Stored records:
== Segment start ==
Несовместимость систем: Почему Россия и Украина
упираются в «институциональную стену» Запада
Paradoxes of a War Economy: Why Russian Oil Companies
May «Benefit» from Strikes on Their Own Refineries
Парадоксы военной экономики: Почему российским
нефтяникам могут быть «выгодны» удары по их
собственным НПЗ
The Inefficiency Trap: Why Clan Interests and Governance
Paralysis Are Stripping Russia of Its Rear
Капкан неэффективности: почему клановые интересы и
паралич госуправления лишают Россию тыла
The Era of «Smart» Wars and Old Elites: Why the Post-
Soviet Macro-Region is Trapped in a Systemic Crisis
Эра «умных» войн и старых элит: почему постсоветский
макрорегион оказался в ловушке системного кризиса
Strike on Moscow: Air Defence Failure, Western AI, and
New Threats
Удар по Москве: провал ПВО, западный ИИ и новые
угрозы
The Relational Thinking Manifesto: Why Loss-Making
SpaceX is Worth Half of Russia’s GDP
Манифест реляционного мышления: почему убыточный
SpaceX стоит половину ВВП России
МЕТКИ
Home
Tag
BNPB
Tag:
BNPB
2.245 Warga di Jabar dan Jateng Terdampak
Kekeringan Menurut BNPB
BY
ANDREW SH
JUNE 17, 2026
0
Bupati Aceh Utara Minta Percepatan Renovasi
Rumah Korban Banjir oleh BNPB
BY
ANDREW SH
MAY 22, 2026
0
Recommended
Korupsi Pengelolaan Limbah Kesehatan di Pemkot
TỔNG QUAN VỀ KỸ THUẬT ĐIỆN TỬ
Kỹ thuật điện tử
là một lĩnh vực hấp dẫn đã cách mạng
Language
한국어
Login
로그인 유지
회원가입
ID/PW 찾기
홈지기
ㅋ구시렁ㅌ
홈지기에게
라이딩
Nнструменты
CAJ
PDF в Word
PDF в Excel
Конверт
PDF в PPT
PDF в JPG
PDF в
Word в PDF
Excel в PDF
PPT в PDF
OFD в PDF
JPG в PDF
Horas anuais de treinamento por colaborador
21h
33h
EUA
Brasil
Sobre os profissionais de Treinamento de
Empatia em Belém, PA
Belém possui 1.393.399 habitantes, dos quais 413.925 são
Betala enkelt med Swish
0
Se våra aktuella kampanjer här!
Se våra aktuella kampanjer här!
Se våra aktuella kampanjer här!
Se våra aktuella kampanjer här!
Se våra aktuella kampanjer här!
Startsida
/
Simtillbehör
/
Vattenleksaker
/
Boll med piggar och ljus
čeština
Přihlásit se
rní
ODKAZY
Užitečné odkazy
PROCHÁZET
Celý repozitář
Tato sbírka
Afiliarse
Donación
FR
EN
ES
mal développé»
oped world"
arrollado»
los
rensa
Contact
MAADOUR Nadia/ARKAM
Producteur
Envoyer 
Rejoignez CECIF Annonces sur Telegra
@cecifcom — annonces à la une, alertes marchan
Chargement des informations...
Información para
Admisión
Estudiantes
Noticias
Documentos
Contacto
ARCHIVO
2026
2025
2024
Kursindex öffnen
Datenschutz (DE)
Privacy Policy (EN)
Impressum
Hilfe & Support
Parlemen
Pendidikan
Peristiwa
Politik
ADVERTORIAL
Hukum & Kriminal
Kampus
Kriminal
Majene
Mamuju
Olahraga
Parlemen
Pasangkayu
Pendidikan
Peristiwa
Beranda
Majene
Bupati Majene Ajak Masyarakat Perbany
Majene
== Segment end ==
→ **TASK OBJECTIVE**
Would you set down all the lines above, exactly and in full?

→ **RESPONSE TO THE EXERCISE**
Несовместимость систем: Почему Россия и Украина
упираются в «институциональную стену» Запада
Paradoxes of a War Economy: Why Russian Oil Companies
May «Benefit» from Strikes on Their Own Refineries
Парадоксы военной экономики: Почему российским
нефтяникам могут быть «выгодны» удары по их
собственным НПЗ
The Inefficiency Trap: Why Clan Interests and Governance
Paralysis Are Stripping Russia of Its Rear
Капкан неэффективности: почему клановые интересы и
паралич госуправления лишают Россию тыла
The Era of «Smart» Wars and Old Elites: Why the Post-
Soviet Macro-Region is Trapped in a Systemic Crisis
Эра «умных» войн и старых элит: почему постсоветский
макрорегион оказался в ловушке системного кризиса
Strike on Moscow: Air Defence Failure, Western AI, and
New Threats
Удар по Москве: провал ПВО, западный ИИ и новые
угрозы
The Relational Thinking Manifesto: Why Loss-Making
SpaceX is Worth Half of Russia’s GDP
Манифест реляционного мышления: почему убыточный
SpaceX стоит половину ВВП России
МЕТКИ
Home
Tag
BNPB
Tag:
BNPB
2.245 Warga di Jabar dan Jateng Terdampak
Kekeringan Menurut BNPB
BY
ANDREW SH
JUNE 17, 2026
0
Bupati Aceh Utara Minta Percepatan Renovasi
Rumah Korban Banjir oleh BNPB
BY
ANDREW SH
MAY 22, 2026
0
Recommended
Korupsi Pengelolaan Limbah Kesehatan di Pemkot
TỔNG QUAN VỀ KỸ THUẬT ĐIỆN TỬ
Kỹ thuật điện tử
là một lĩnh vực hấp dẫn đã cách mạng
Language
한국어
Login
로그인 유지
회원가입
ID/PW 찾기
홈지기
ㅋ구시렁ㅌ
홈지기에게
라이딩
Nнструменты
CAJ
PDF в Word
PDF в Excel
Конверт
PDF в PPT
PDF в JPG
PDF в
Word в PDF
Excel в PDF
PPT в PDF
OFD в PDF
JPG в PDF
Horas anuais de treinamento por colaborador
21h
33h
EUA
Brasil
Sobre os profissionais de Treinamento de
Empatia em Belém, PA
Belém possui 1.393.399 habitantes, dos quais 413.925 são
Betala enkelt med Swish
0
Se våra aktuella kampanjer här!
Se våra aktuella kampanjer här!
Se våra aktuella kampanjer här!
Se våra aktuella kampanjer här!
Se våra aktuella kampanjer här!
Startsida
/
Simtillbehör
/
Vattenleksaker
/
Boll med piggar och ljus
čeština
Přihlásit se
rní
ODKAZY
Užitečné odkazy
PROCHÁZET
Celý repozitář
Tato sbírka
Afiliarse
Donación
FR
EN
ES
mal développé»
oped world"
arrollado»
los
rensa
Contact
MAADOUR Nadia/ARKAM
Producteur
Envoyer 
Rejoignez CECIF Annonces sur Telegra
@cecifcom — annonces à la une, alertes marchan
Chargement des informations...
Información para
Admisión
Estudiantes
Noticias
Documentos
Contacto
ARCHIVO
2026
2025
2024
Kursindex öffnen
Datenschutz (DE)
Privacy Policy (EN)
Impressum
Hilfe & Support
Parlemen
Pendidikan
Peristiwa
Politik
ADVERTORIAL
Hukum & Kriminal
Kampus
Kriminal
Majene
Mamuju
Olahraga
Parlemen
Pasangkayu
Pendidikan
Peristiwa
Beranda
Majene
Bupati Majene Ajak Masyarakat Perbany
Majene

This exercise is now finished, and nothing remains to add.